The best alpha for ridge regression was 10. Ridge regression for an alpha at 10 got an R^2 of .926, slightly worse than Lasso. Here we see Lasso Vs Ridge for Mean squared error and R^2 score. Notice that Lasso has a lower MSE and therefore higher R^2.
Xgboost Gets an R^2 of .95.This means that it gets $51,614 more accurate per house than the null model which is 29% of the total value of a home and $2,716 more accurate per house than a model that gets an R^2 of .90, which is 1.5% the value of the mean of the dataset which is about $178,000. In order to get the XGBoost score of .95, I had to first parameter select using Lasso and then feed those parameters into XGBoost. Please note that the Lasso with the highest R^2 score was not the best for XGBoost. I had to loop through many Lassos to find the optimal R^2 for XGBoostNext is a predicted vs actual chart. As noted above, we can see that XGBoost fits the model much better than earlier.
Next is a q-q plot of XGboost. We see for the most part that the residuals are on the slant of the line and are a straight line except for at the beginning and ends of the plot, so it is essentially good.
My final graph on Xgboost shows the relationship between Alpha of Lasso and XGBoost R^2 score.
Finally, I would like to take a look at support vector regressors I hyperparameter tune the SVR and get an R^2 score of .913 with the best parameters of C=100, epsilon=.1 and kernel=linear
Here is a look at the graph created by SVR. At first glance the SVR appears to overfit the data. In fact, though, the epsilon is only .1, meaning that there is only a small distance around the hyperplane between the decision boundary.
The final method I tried is tensorflow without feature selection tensorflow on the merged dataset got an R^2 of .92. I then did feature selection using Lasso and then feeding the coefficients not equal to zero to tensorflow, and I got an R^2 of .936, about the same as the original dataset.
The winner of the battle for R^2 is XGBoost with an R^2 score .95.As I stated earlier, the net value of .01 R^2 is about $560 dollars per house, as signified by the Root mean squared Error, and the value of XGBoost over 2nd place which is tensorflow at .936 is about $1,000 per house.

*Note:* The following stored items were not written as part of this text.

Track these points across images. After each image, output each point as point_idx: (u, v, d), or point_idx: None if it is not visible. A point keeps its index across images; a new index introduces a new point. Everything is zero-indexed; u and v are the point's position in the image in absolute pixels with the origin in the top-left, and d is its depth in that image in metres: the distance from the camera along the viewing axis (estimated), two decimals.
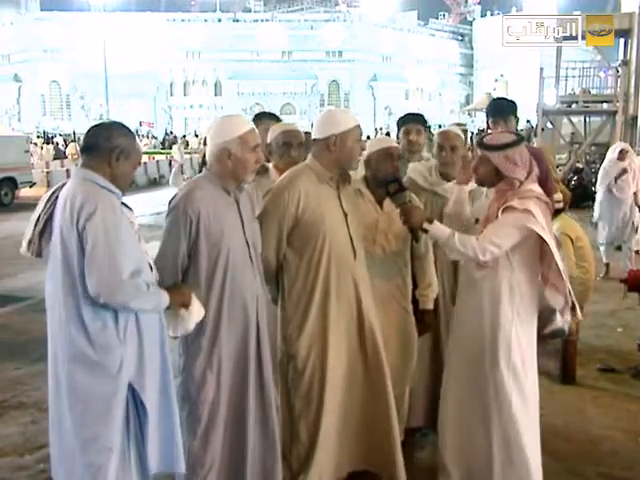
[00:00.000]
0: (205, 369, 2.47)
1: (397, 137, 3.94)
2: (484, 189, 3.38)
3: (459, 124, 5.84)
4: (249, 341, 2.54)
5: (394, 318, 3.09)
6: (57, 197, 2.23)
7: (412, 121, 3.83)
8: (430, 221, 2.79)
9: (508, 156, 2.71)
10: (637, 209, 7.71)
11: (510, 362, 2.79)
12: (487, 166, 2.77)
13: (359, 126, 2.83)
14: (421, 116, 3.95)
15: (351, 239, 2.82)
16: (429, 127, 4.00)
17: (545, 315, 2.94)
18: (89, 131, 2.34)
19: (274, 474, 2.63)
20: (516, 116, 3.80)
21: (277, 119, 3.71)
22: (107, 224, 2.13)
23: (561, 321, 3.69)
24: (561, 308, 2.81)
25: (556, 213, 4.94)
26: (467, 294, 2.94)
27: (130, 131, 2.37)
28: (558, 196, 5.09)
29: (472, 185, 3.46)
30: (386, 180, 2.96)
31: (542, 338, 3.90)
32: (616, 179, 7.65)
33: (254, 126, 2.59)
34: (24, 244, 2.27)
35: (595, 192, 8.56)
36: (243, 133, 2.51)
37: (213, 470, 2.51)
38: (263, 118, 3.67)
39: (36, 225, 2.22)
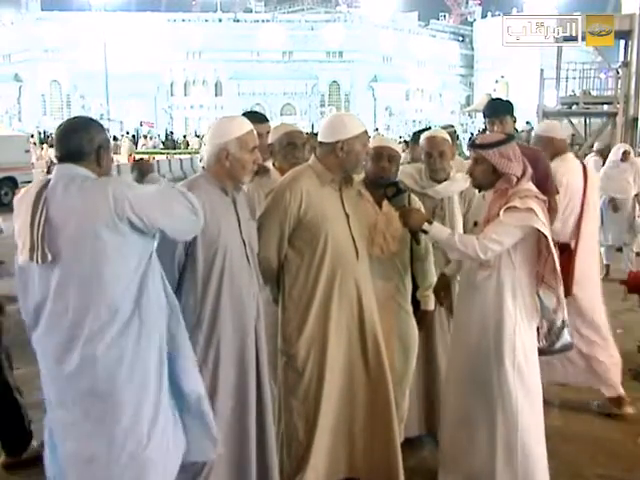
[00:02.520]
0: (200, 365, 2.46)
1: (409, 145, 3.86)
2: (476, 190, 3.39)
3: (445, 127, 5.83)
4: (247, 338, 2.55)
5: (393, 319, 3.09)
6: (46, 198, 2.11)
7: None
8: (429, 222, 2.79)
9: (502, 152, 2.75)
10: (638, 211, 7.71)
11: (515, 361, 2.80)
12: (482, 166, 2.79)
13: (366, 131, 2.83)
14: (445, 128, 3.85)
15: (353, 240, 2.82)
16: (429, 127, 4.00)
17: (554, 330, 2.93)
18: (65, 136, 2.22)
19: (271, 473, 2.63)
20: (512, 116, 3.79)
21: (263, 120, 3.60)
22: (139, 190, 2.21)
23: (569, 335, 3.70)
24: (555, 307, 2.81)
25: None
26: (469, 296, 2.94)
27: (96, 121, 2.32)
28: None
29: (464, 185, 3.47)
30: (380, 182, 2.97)
31: (552, 353, 3.90)
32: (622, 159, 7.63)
33: (252, 127, 2.59)
34: (24, 254, 2.11)
35: None
36: (242, 134, 2.52)
37: (214, 468, 2.50)
38: (255, 123, 3.57)
39: (33, 230, 2.08)
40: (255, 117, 3.45)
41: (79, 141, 2.20)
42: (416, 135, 3.83)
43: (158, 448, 2.21)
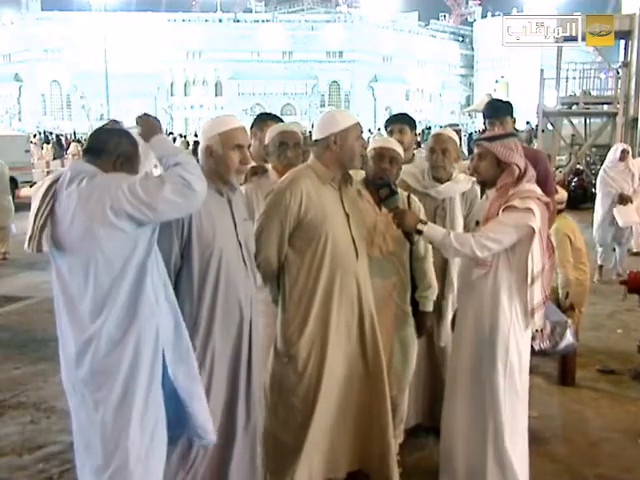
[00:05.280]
0: (198, 368, 2.45)
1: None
2: (478, 190, 3.39)
3: (451, 125, 5.96)
4: (242, 340, 2.54)
5: (391, 318, 3.09)
6: (55, 191, 2.19)
7: (396, 121, 3.82)
8: (424, 223, 2.80)
9: (505, 144, 2.80)
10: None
11: (507, 362, 2.80)
12: (487, 158, 2.82)
13: (358, 124, 2.83)
14: (406, 115, 3.96)
15: (353, 240, 2.82)
16: (429, 128, 4.02)
17: (557, 332, 2.92)
18: (97, 132, 2.34)
19: (254, 470, 2.64)
20: (512, 117, 3.80)
21: (280, 121, 3.68)
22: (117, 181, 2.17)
23: (572, 336, 3.70)
24: (539, 302, 2.81)
25: (558, 212, 4.97)
26: (465, 294, 2.95)
27: (132, 137, 2.37)
28: (561, 197, 5.11)
29: (466, 186, 3.47)
30: (376, 182, 2.97)
31: (555, 354, 3.91)
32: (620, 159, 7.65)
33: (241, 125, 2.55)
34: (25, 242, 2.22)
35: (595, 194, 8.53)
36: (224, 131, 2.48)
37: (199, 465, 2.50)
38: (268, 121, 3.62)
39: (36, 221, 2.18)
40: (275, 119, 3.53)
41: (105, 140, 2.27)
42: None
43: (143, 442, 2.22)
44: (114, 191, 2.11)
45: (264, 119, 3.69)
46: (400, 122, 3.79)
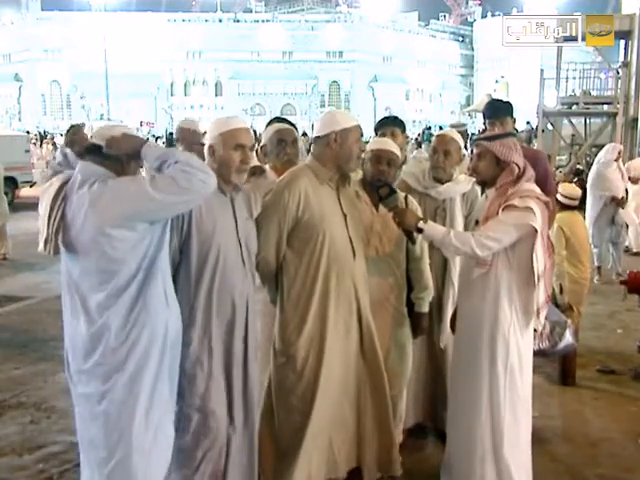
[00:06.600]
0: (195, 363, 2.46)
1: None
2: (479, 190, 3.39)
3: (457, 125, 5.94)
4: (234, 338, 2.54)
5: (388, 318, 3.09)
6: (66, 194, 2.22)
7: (387, 124, 3.85)
8: (424, 221, 2.80)
9: (504, 143, 2.82)
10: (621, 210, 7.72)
11: (508, 363, 2.79)
12: (486, 158, 2.83)
13: (359, 126, 2.84)
14: (396, 118, 3.98)
15: (350, 240, 2.82)
16: (429, 128, 4.02)
17: (556, 332, 2.91)
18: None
19: (251, 470, 2.64)
20: (512, 117, 3.81)
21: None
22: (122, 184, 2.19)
23: (571, 336, 3.71)
24: (542, 302, 2.81)
25: (569, 208, 4.99)
26: (467, 294, 2.95)
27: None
28: (574, 193, 5.10)
29: (466, 187, 3.47)
30: (374, 183, 2.97)
31: (554, 355, 3.91)
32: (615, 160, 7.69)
33: (244, 126, 2.56)
34: (41, 244, 2.25)
35: None
36: (225, 131, 2.50)
37: (204, 463, 2.51)
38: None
39: (50, 224, 2.21)
40: (283, 121, 3.52)
41: None
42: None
43: (147, 436, 2.24)
44: (125, 193, 2.13)
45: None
46: (391, 125, 3.82)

For the total dataset, a net value gained of $2,680,000 over tensorflow.
Where to go from here
Things that could be done in the future with more time and computational power including creating fake data using a Generative adversarial network (GAN). Neural networks using GANs have achieved the top score in Image-nets large scale visual recognition challenge, making new fake images to additionally train neural networks on. Imagine an infinite set of data to train on all that passed the discriminator's judgment of what is real and fake data. That could increase the R^2 score of a neural network or XGboost even further.